A Friend in a Window.By
When I moved into my house years ago there was an elderly gentleman named Jimmy that lived across the street from me. Jimmy was in his late 70s then. Jimmy was a WWII vet who saw plenty of action all across Europe and was very proud of that. Jimmy took a liking to me because I was former Military and a current police officer. We spent a lot of time sitting on his patio in his back yard sipping cheap beer Jimmy always had on tap. He would regale me with stories of his exploits and adventures during WWII and many times he told me the same story a few different ways. I enjoyed those times with Jimmy and I know he did as well.
He was up there in age, obviously, so I felt it my neighborly duty to shovel his walk and driveway when it snowed, they always offered money but I never took it. They would always sneak a bottle of spirits between my door at Christmas time and that’s how we left it. During the summer Jimmy had a riding mower and he enjoyed getting on that thing and mowing his grass so I never had to mow his grass. It was always after he mowed his grass that he would look for me, call me over and we’d sit sipping that cheap beer.
Jimmy passed away about 10 years ago and it saddened me deeply. I really loved his stories, even the ones I heard over and over, because each time he told them he told them like it was the first time he ever told anyone. Jimmy was a GREAT guy.
His wife remained behind and as my kids got older they helped her with things. We mainly kept to shoveling her walk in the winter, she had grandsons that mowed the lawn. As the years passed she became more and more frail and it got to the point that she could no longer care for herself and she moved in with her daughter. They asked us if we could mow the grass. We said we would mow the grass and shovel the walkway. The house has been left empty for three years now, the son in law pops in a couple of times a year to make sure everything is alright but mainly the house sits empty.
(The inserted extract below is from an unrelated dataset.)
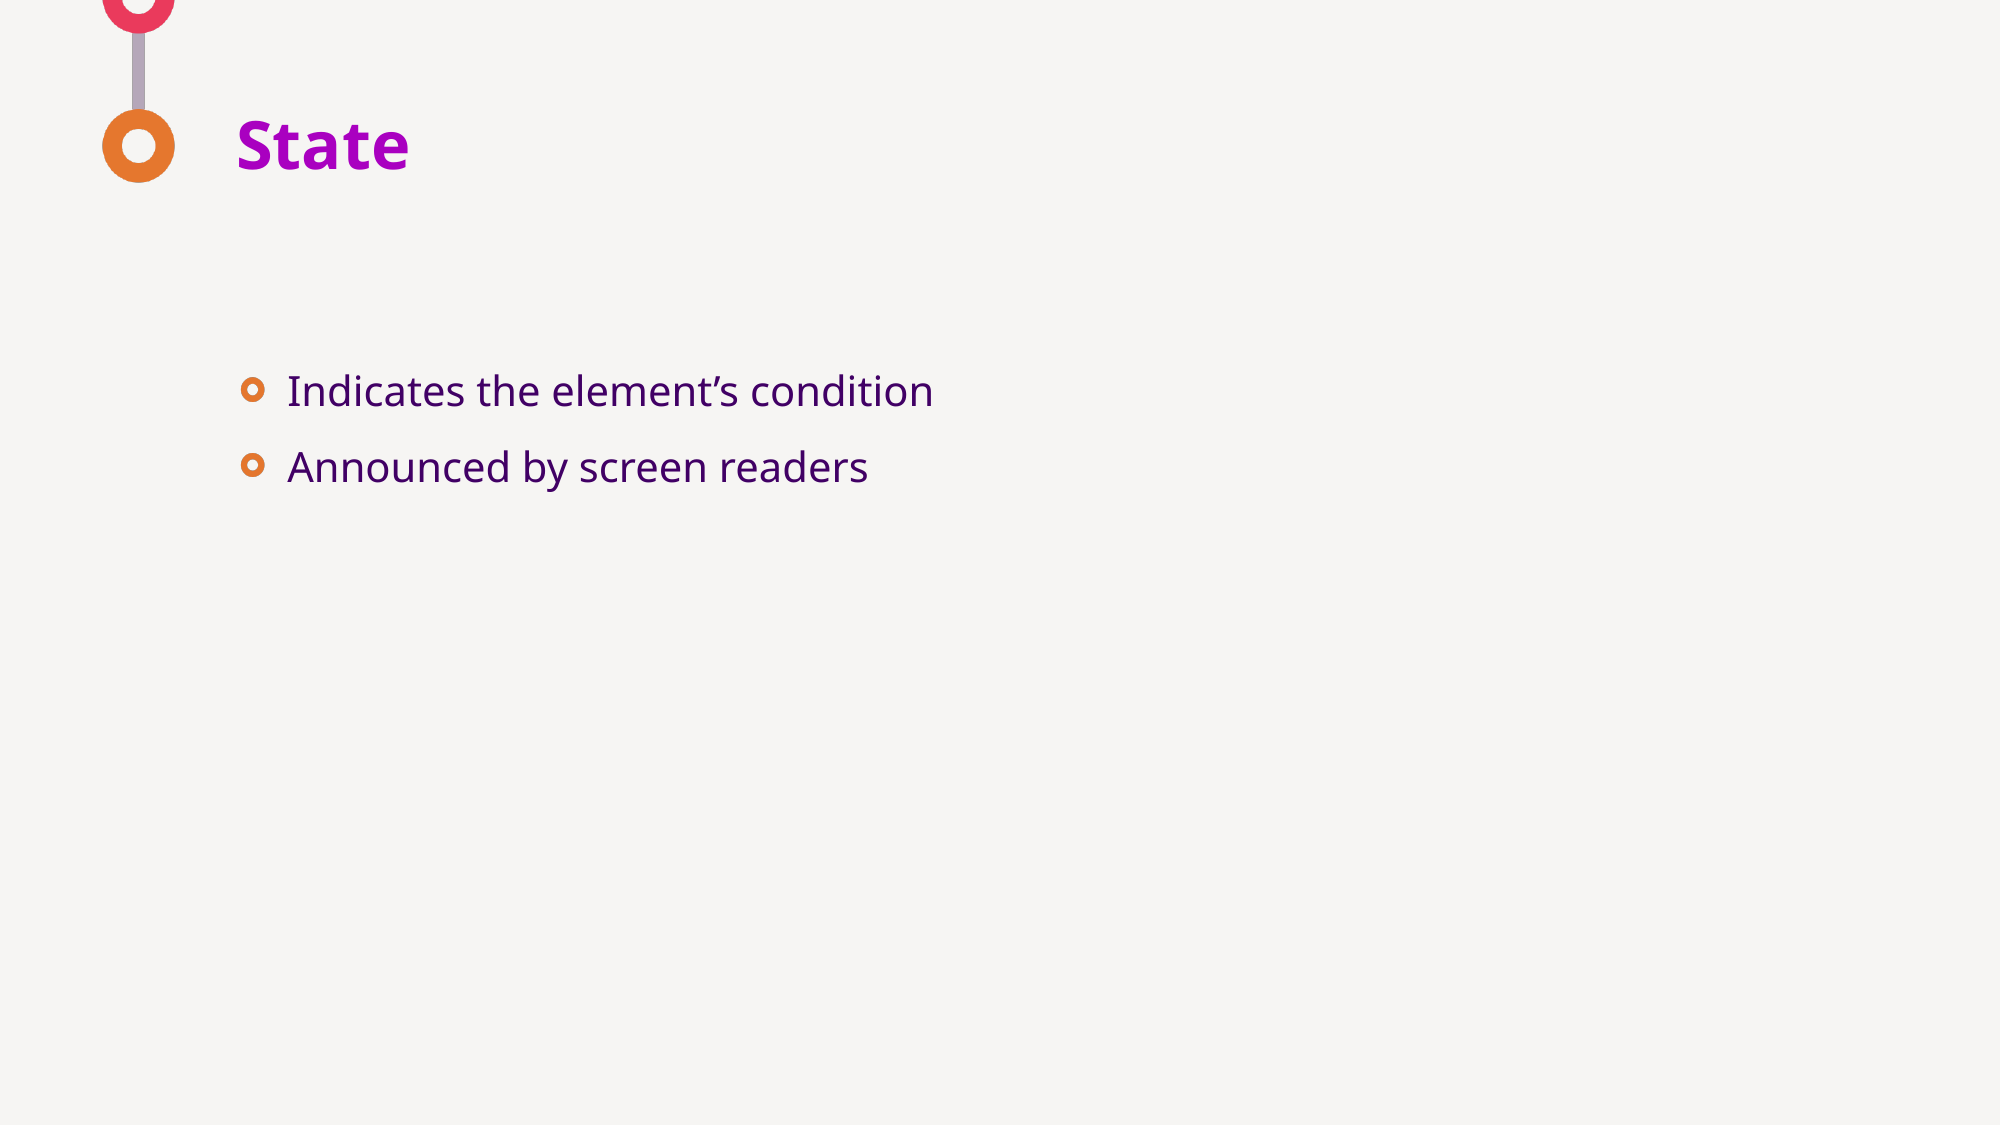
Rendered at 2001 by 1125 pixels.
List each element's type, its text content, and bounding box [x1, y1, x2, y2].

My kids have been mowing the grass for the past three years and while we told them we wouldn’t accept any pay, they send a popcorn gift basket to my kids every 2 or 3 months. My kids have grown up, they have lives and the grass was getting out of control. It’s a big yard, bigger than ours, and I was dreading mowing it but knew today I had to get over there and mow it. I mowed the front first and went into the back yard. I stood on the patio where Jimmy and I sat and shared a few cold ones and he shared his great adventures with me. I had been in that back yard a few times since Jimmy passed away but always with someone with me. Today I stood alone and remembered Jimmy like I hadn’t in a few years. The grass was so high in the back and even with it raised to the highest position I struggled with the mower to get through it.
I kept getting a strange feeling like I was needed some where or someone was watching me. I looked up to the back of the house and Jimmy was in the window looking at me, smiling. I looked at him for a good 5 seconds not believing what I was seeing but feeling really cool about it. I didn’t move, I didn’t wave I just smiled and Jimmy faded into the curtain that hung on the window.
I have to admit I got a little emotional over that, I finished mowing and walked back to my house feeling at first creeped out, but now feeling totally at ease. Jimmy is there, in the home he made as a young man. The home he raised his children in, loved his wife in, shared a cold one with friends and ultimately died in. He’s been lonely for a couple of years and I think today him seeing me gave him comfort and he was happy. I wish I could walk over there now and sit with him, sip a beer and listen to his stories again.
In the end seeing Jimmy brought some semblance of peace to me, I don’t know if you believe in ghost, I sure do, I’ve had too many encounters in my life not to, but today was special and good and it affirms to me that there is something so much more going on than we can ever really know, something beyond this life, whatever it is you believe in sometimes it takes a Jimmy to remind us.